Os resultados mostraram que a concentração de DNA no suco gástrico era mais de duas vezes maior nos pacientes com câncer do que naqueles com lesões pré-tumorais ou inflamações no estômago.
Segundo os pesquisadores, esse material genético fica disperso no líquido digestivo porque células do tumor e outras células presentes no ambiente do câncer liberam fragmentos de DNA.
Como o líquido do estômago pode revelar a presença do tumor
Durante a endoscopia digestiva alta, os médicos utilizam um tubo com câmera para examinar o interior do estômago e coletar amostras de tecido para análise. Para facilitar a visualização, parte do líquido presente no órgão é aspirada e geralmente descartada.
Foi justamente esse material que os pesquisadores decidiram investigar. Ao medir a quantidade de DNA presente no suco gástrico, eles perceberam que níveis mais altos estavam associados à presença de tumores.
“Esse método tem a vantagem de ser simples e de baixo custo, já que o líquido é aspirado rotineiramente durante a endoscopia e normalmente descartado”, afirma o oncologista Felipe Coimbra, um dos autores do estudo, em comunicado.
A análise também indicou que a quantidade de DNA tende a aumentar conforme o câncer avança. Pacientes com tumores em estágios mais avançados apresentaram níveis mais elevados desse material genético no líquido digestivo.

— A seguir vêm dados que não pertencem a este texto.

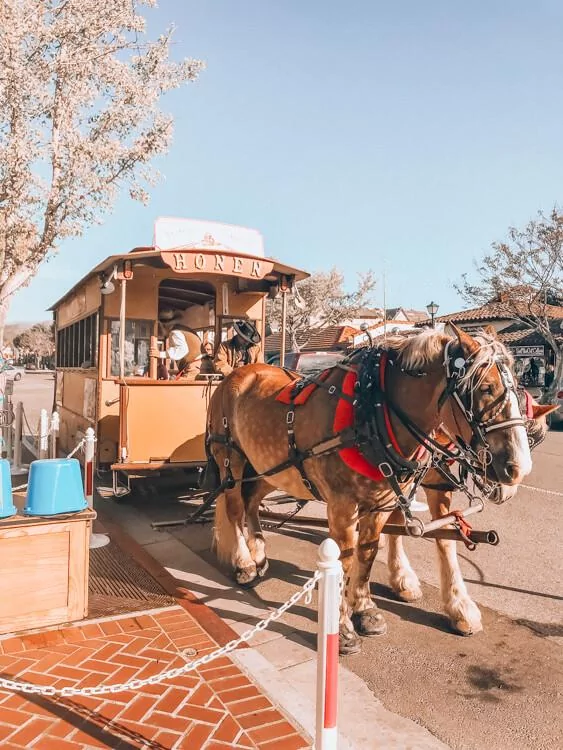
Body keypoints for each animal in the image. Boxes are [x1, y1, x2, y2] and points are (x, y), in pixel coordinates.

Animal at [207, 328, 532, 652]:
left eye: (518, 390)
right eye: (486, 388)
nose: (519, 468)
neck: (370, 410)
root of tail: (240, 374)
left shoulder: (383, 501)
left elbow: (368, 553)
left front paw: (365, 608)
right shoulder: (342, 504)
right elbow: (344, 559)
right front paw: (340, 627)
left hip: (271, 466)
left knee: (251, 501)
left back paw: (259, 552)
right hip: (231, 460)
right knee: (235, 507)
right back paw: (245, 563)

O que o exame pode indicar sobre a evolução da doença
Os pesquisadores também observaram um resultado curioso ao analisar pacientes com tumores em estágio inicial. Entre essas pessoas, níveis mais altos de DNA no suco gástrico estavam associados a maiores chances de sobrevivência ao longo do acompanhamento.
Para o biólogo molecular Emmanuel Dias-Neto, coordenador do estudo, isso pode estar relacionado à atuação do sistema imunológico. “Esse DNA não vem apenas das células tumorais. Ele também pode refletir a atividade do sistema imunológico no ambiente do tumor”, explica.
Segundo o pesquisador, tumores que recebem maior ataque de células de defesa podem liberar mais material genético no estômago, o que pode indicar uma resposta mais forte do organismo contra a doença.
Apesar dos resultados, os cientistas destacam que a medição do DNA no suco gástrico ainda não substitui a biópsia realizada durante a endoscopia. Atualmente, a técnica consegue identificar corretamente a presença de câncer em cerca de dois terços dos casos.
Ainda assim, o método pode funcionar como uma ferramenta complementar. Como a endoscopia também pode apresentar resultados falso-negativos em alguns casos, a análise do suco gástrico pode ajudar a reduzir o risco de que tumores passem despercebidos nas primeiras avaliações.